Imaginad un país en el que todo el establishment -político, económico, aristocrático, judicial, mediático- parece confabulado por una simple cuestión de ambición. Ponedle una banda sonora a lo Nino Rota y llevádle la historia a un guionista estadounidense. Un drama político al más puro estilo hollywoodiense no tendría tanta enjundia como la España actual, que se hunde en una crisis de credibilidad interna sin precedentes.
No hay mucha diferencia entre la mafia calabresa, por ejemplo, y algunos -amplios- sectores de nuestra clase dirigente. En lugar de familias se trata de una casta política formada por familiares, amiguetes y cachorrillos, con sus grupitos de matones y sus afiliados pusilámines, sus curritos y sus capos. Unas estructuras de poder e influencias definidas y engrasadas en las que priman la ambición y los chanchullos; como en las calles, pero a lo grande.
La historia tampoco es nueva. España lleva funcionando así desde hace siglos, con la única diferencia de que en las últimas cuatro décadas nos habíamos creído el cuento de la sana democracia. Mirábamos por encima del hombro a Italia o a Grecia, con Berlusconi y sus astracanadas, con sus políticos metiéndole mano a la caja europea, con su ciudadanía acogotada y dividida en corifeos.

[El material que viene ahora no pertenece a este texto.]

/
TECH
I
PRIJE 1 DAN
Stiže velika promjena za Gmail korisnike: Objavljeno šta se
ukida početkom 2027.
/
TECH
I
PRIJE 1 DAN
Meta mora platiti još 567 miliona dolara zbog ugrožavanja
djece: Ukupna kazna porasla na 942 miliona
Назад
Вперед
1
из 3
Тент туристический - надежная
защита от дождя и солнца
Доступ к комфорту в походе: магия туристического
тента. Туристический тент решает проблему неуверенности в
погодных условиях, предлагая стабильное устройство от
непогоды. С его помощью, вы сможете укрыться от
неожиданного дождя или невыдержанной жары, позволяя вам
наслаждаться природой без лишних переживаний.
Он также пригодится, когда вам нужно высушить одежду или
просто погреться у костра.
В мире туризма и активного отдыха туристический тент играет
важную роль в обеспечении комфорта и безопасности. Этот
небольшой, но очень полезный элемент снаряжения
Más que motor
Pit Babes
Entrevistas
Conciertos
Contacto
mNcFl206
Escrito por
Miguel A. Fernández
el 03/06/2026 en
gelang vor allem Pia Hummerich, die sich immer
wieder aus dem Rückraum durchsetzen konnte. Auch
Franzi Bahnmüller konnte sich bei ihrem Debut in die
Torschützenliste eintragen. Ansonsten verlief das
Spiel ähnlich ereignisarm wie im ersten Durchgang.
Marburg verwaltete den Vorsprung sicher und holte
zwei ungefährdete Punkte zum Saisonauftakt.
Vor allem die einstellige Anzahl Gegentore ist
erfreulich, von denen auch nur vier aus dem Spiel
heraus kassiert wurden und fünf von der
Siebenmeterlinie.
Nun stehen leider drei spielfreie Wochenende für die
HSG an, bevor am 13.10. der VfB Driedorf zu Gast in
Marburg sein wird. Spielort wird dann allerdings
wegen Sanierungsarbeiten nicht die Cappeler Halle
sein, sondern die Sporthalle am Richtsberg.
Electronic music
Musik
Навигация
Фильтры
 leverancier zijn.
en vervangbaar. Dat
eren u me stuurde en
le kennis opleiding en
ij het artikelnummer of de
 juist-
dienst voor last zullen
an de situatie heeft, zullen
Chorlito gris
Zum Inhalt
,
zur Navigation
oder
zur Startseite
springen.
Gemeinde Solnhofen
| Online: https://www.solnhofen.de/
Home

La realidad ha demostrado que no somos tan distintos como creíamos.
Desde la Casa Real a los principales partidos políticos, pasando por gobiernos forales, comunidades y ayuntamientos, nadie parece libre de culpa. Sin embargo, el haber llegado a este punto no es más que una de las consecuencias de la picaresca española, esa de la que presumimos, codo en barra y sonrisa sardónica en la cara, de tanto en tanto.
Todo esto que ahora produce indignación y protestas, pero sobre todo vergüenza ajena, es una réplica a mayor escala de las facturas sin IVA, las bajas médicas falsas, el primo enchufado, los días libres a cuenta de la empresa, el peloteo interesado. En definitiva, uno de esos juegos de trileros en los que a los españoles no hay quien nos gane.
En cierto modo, hemos sido cómplices del desfalco al que se ha sometido al Estado del Bienestar, poniendo nuestro granito de arena con nuestras pequeñas faltas, mirando hacia otro lado cuando éstas sucedían en casa, acordándonos únicamente cuando las cosas han venido mal dadas.
Ahora solo queda esperar que la Justicia actúe con ellos tal y como haría con cualquiera de nosotros, pero eso, me temo, no sucederá. Quizá sea eso lo peor de todo: hemos perdido la esperanza de que el sistema vuelva a funcionar.
PS.- Como enjuague, un dato para el optimismo: las encuestas dan por aniquilado el bipartidismo. Por fin la calle se moja en la política.